И все же Ричард продолжает писать отцу письма. Приятно облечь все в слова — в слова, которые Ричард хотел бы сказать в шесть лет, но ему не хватало словарного запаса, слова, которые он хотел выкрикнуть в шестнадцать, но ему не хватало смелости, слова, которыми он хотел поспорить в двадцать шесть, но ему не хватало выдержки, слова, которые он хотел проговорить в сорок шесть, но ему в буквальном смысле не хватало голоса. Письма Ричарда выражают то, что он никогда бы не смог произнести, по хребту каждого напечатанного слова тянется древний шрам, каждое напечатанное предложение взрывает скопище молчаливых ран, хранящихся в самых темных глубинах его сущности, освобождая гнев и обиду, коих немало набралось за всю жизнь. Но создается впечатление, что, сколько бы предложений он ни написал, погребенные внутри несправедливости так до конца и не извлекаются на поверхность.
Он подумывает написать еще одно письмо, но у него не осталось сил. Мышцы шеи устают быстрее, когда он сидит за столом, а не полулежит в кресле или не опирается о спинку кровати. Теперь приходится прикладывать сознательные усилия, чтобы удерживать свою десятифунтовую голову прямо. Уже после нескольких минут печатания начинает страдать точность: голова клонится вперед и курсор сползает вниз по экрану. Пожалуй, он готов к одному из этих шейных корсетов, обычных мягких белых воротников, которые накладывают пострадавшим от травм.
Вместо сочинения нового послания он открывает второе письмо. Оно начинается с резюме, списка достижений Ричарда, его выступлений и рецензий на них (исключительно положительных). Если он не отправит этот вариант отцу, Тревор сможет использовать его в некрологе.
Он с отличием окончил Кёртис. Занимал должность доцента в Консерватории Новой Англии. Выступал с Чикагским и Бостонским симфоническими оркестрами; Нью-Йоркским, Кливлендским, Берлинским и Венским филармоническими оркестрами. Играл в бостонском Симфони-холле, Карнеги-холле, Линкольн-центре, лондонском Королевском Альберт-Холле, Тэнглвуде, Аспене и на многих других сценах и площадках. Его исполнение называли вдохновенным, завораживающим и демонстрирующим поистине виртуозное мастерство.
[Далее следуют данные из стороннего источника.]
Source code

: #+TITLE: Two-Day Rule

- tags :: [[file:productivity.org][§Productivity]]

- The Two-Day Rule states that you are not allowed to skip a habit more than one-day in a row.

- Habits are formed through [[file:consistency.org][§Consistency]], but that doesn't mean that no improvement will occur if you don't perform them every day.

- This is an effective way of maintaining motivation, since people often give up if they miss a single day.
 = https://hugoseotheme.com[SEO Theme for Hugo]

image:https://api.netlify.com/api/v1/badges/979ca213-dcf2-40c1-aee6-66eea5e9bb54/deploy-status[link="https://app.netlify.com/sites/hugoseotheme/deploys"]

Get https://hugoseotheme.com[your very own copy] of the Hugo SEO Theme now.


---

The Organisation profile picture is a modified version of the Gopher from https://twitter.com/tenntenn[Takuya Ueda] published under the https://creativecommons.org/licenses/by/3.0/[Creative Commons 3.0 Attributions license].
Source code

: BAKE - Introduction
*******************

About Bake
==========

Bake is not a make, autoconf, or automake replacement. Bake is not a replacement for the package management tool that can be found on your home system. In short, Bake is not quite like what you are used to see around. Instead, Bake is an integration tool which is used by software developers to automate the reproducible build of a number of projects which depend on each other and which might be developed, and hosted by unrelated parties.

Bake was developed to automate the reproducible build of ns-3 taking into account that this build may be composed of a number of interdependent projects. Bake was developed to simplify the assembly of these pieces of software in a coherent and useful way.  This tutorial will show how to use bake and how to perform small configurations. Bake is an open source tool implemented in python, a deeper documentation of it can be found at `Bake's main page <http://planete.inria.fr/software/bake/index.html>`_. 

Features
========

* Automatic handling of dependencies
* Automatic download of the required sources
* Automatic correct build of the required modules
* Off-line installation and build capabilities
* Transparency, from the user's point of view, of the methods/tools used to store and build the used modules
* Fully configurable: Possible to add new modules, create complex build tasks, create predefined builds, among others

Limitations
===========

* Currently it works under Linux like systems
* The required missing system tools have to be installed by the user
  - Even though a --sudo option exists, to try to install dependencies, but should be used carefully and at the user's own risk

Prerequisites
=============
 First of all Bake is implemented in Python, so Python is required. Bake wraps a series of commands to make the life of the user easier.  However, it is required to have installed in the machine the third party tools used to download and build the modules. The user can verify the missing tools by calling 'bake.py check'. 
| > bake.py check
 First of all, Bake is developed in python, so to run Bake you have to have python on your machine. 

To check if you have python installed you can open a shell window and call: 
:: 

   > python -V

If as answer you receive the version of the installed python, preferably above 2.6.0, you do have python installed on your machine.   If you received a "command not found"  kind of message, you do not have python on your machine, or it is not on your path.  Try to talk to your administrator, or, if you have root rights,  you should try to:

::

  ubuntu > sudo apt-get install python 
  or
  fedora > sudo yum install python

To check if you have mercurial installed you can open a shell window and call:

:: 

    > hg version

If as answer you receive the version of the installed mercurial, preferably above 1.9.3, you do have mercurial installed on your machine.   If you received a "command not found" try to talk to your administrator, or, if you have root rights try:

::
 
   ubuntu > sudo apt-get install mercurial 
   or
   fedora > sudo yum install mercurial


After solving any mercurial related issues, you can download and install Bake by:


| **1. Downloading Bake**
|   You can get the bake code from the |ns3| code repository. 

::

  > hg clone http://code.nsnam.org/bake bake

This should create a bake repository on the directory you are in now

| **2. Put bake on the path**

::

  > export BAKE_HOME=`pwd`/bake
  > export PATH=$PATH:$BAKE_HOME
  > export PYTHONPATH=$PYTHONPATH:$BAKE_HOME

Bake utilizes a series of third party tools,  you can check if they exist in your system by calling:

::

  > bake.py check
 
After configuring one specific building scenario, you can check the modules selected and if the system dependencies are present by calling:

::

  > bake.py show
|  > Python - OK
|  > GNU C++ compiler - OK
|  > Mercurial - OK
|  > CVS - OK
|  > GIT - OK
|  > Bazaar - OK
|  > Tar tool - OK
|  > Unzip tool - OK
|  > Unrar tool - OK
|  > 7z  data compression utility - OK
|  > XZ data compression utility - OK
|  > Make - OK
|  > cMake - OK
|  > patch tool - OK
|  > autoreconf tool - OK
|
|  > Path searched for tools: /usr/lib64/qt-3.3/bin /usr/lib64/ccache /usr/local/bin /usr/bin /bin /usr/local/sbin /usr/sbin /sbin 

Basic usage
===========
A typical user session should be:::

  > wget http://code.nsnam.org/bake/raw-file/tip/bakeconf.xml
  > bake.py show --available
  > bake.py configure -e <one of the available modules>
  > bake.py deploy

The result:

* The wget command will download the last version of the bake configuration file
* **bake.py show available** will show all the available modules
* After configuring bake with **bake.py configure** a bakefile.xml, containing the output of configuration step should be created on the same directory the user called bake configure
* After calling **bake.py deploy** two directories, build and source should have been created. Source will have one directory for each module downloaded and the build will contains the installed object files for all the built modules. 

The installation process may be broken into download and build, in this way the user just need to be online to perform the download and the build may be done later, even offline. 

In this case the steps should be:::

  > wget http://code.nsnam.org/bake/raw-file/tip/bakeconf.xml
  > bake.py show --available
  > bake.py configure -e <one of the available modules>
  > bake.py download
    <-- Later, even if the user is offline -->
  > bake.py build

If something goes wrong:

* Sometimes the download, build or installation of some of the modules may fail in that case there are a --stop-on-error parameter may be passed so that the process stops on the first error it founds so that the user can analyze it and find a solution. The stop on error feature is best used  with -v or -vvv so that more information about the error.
Возможно, если бы он с радостью играл отцу что-то более легкое для восприятия — скажем, Билли Джоэла или «Битлз», если бы хотел выступать в составе рок-н-ролльной группы по пивным барам, а не в концертном зале, сидя за классическим фортепиано, если бы вслед за Майки и Томми тоже увлекся футболом и бейсболом, отец одобрил бы его выбор. Уолт терпеть не мог классическую музыку. Они жили в столетнем фермерском доме с тремя спальнями, тонкими коврами и еще более тонкими стенами. Когда бы Ричард ни занимался, а делал он это круглыми сутками, в доме не было места, куда бы не доносился звук фортепиано. Если Ричард играл Баха, то весь дом слушал Баха.
Уолт Эванс Баха ненавидел. Его хватало минут на десять, после чего он вылетал из дома, хлопнув дверью, и либо работал во дворе, либо забирался в свой пикап и ехал в местный бар «У Моу». Если по какой-то причине он не мог уйти из дома, если мать Ричарда говорила, что ужин почти готов и Уолту приходилось терпеть игру сына еще несколько минут, то он взрывался. «Да прекратишь ты уже когда-нибудь это чертово бряцание?»
Ричард открывает следующее письмо, и каждое знакомое предложение, каждое древнее обвинение — точно сигнал горна, пробуждающий его давние темные страдания, призывающий восстать армию обиды и ненависти.